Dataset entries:
* * * * * * *

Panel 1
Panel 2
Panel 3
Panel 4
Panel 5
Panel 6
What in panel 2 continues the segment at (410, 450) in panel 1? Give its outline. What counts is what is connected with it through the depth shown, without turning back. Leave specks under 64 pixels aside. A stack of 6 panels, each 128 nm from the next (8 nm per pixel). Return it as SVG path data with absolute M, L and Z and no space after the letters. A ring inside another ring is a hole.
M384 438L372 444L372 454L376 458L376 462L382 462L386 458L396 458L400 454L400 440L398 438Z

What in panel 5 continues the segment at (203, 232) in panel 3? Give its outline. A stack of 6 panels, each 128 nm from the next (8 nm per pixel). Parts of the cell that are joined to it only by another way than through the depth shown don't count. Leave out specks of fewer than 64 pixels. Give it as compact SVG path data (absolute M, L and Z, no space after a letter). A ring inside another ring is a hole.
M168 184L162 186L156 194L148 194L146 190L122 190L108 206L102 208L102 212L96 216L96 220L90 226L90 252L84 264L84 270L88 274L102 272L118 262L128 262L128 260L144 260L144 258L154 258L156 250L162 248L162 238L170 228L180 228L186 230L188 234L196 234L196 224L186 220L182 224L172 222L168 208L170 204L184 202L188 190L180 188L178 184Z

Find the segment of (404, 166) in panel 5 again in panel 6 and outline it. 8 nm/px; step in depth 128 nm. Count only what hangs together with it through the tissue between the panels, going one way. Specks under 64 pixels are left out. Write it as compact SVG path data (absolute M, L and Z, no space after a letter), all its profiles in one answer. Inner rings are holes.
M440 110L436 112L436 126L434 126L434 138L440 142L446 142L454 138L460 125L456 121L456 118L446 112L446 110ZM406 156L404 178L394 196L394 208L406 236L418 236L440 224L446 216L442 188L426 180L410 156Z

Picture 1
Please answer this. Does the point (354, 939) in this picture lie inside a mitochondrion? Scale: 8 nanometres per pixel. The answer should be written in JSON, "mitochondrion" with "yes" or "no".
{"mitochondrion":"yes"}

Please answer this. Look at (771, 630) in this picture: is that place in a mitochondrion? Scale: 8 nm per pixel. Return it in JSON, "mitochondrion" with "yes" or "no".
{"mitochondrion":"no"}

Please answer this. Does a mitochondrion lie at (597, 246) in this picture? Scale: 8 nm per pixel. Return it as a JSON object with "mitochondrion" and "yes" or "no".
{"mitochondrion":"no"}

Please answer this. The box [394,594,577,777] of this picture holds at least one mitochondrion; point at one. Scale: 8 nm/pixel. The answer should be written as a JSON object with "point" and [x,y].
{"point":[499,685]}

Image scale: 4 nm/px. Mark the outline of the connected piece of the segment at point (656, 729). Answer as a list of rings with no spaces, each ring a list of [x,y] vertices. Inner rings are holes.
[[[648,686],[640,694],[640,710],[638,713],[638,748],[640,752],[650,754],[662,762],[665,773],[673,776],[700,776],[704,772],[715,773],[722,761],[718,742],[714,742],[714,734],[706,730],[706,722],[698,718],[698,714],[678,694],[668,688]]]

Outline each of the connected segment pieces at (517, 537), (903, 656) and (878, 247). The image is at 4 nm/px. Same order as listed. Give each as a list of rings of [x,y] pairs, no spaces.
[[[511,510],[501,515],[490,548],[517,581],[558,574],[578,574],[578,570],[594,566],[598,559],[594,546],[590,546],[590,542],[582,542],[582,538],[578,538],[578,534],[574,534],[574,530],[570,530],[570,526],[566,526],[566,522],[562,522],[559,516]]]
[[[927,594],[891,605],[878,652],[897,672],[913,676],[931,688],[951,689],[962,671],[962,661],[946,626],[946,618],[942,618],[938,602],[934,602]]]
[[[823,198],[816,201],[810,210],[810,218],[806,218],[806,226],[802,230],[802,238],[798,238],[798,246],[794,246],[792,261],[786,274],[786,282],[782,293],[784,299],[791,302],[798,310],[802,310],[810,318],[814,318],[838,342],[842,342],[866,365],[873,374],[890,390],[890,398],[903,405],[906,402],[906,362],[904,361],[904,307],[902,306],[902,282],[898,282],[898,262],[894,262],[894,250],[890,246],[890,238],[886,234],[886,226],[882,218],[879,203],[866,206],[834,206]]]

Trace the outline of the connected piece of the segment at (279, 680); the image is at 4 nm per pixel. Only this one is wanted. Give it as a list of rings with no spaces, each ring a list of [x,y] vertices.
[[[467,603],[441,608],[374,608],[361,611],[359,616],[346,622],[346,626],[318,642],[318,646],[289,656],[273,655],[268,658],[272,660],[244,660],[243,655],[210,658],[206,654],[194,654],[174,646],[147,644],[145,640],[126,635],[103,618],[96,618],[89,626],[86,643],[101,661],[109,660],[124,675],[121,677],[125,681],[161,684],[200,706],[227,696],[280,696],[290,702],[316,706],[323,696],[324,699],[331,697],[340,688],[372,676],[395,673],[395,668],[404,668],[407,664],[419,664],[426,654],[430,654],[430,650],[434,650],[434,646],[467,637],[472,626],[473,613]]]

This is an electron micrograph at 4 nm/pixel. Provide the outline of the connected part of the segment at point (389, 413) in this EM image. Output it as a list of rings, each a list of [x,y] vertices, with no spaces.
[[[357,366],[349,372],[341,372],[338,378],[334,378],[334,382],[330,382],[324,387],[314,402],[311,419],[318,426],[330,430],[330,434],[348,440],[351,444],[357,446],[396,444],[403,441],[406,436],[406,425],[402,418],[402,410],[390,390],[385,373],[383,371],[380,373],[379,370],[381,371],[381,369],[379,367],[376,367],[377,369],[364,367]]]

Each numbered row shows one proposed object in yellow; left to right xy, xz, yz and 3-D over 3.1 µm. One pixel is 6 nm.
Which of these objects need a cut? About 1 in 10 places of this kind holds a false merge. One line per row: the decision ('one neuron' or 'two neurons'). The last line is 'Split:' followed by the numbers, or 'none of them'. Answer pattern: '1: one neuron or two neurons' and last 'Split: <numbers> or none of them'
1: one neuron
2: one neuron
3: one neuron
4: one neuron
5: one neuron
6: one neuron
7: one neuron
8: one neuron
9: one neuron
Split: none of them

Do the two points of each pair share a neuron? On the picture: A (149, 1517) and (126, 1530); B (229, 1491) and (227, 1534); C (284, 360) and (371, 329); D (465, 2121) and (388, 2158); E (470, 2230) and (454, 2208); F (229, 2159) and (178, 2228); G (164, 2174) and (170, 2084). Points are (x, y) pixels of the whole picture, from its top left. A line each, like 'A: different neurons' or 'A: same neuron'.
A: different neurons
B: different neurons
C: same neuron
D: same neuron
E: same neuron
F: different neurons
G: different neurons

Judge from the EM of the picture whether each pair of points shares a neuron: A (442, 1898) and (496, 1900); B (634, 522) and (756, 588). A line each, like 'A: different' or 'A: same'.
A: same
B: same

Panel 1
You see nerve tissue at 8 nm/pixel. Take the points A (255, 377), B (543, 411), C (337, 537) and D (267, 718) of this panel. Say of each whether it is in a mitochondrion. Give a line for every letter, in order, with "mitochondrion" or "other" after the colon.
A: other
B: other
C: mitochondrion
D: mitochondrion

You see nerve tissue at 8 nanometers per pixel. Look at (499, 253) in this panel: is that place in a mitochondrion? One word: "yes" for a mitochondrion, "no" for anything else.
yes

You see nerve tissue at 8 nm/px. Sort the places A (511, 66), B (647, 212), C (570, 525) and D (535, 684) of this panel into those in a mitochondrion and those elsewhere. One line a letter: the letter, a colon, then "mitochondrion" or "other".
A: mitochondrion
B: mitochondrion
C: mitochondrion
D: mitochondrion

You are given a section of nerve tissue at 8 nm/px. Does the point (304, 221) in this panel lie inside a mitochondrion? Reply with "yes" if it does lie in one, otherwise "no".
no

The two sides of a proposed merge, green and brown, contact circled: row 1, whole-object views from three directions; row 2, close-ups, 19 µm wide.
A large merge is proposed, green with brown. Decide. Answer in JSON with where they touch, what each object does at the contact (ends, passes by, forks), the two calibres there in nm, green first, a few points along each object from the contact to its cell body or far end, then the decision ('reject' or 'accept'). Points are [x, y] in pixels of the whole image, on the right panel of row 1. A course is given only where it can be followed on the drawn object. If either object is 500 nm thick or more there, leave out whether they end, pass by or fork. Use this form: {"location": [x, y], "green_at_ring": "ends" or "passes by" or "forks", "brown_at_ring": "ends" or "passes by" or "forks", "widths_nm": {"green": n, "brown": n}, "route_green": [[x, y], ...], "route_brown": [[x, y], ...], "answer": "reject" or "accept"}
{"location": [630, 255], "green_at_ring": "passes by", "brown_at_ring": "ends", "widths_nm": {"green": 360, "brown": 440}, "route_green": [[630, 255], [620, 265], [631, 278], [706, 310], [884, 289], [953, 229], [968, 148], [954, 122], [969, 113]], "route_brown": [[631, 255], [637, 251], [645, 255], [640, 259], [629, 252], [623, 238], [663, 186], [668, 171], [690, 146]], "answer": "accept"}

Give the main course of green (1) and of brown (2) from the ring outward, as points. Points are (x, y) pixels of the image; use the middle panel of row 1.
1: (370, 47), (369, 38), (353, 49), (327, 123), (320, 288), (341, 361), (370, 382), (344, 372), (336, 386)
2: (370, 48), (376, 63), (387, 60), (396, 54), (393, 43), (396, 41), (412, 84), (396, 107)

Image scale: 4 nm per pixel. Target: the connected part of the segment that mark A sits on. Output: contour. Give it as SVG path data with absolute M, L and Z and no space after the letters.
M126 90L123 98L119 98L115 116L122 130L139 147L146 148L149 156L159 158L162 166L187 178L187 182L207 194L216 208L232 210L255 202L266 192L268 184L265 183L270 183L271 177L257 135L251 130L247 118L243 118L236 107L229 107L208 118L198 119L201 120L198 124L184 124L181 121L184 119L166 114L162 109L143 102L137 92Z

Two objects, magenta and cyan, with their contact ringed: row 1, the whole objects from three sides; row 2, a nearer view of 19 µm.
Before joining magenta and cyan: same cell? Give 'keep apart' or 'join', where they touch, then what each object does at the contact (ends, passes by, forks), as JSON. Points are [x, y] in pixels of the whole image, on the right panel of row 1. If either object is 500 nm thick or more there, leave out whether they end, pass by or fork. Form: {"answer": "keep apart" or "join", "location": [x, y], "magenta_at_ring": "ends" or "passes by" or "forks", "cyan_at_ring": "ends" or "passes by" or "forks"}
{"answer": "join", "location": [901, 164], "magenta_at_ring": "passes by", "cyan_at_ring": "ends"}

* * * * * * *

What you have to do: Among the entries above, find every line holding "three" and copy it.

Written answer:
The two sides of a proposed merge, green and brown, contact circled: row 1, whole-object views from three directions; row 2, close-ups, 19 µm wide.
Two objects, magenta and cyan, with their contact ringed: row 1, the whole objects from three sides; row 2, a nearer view of 19 µm.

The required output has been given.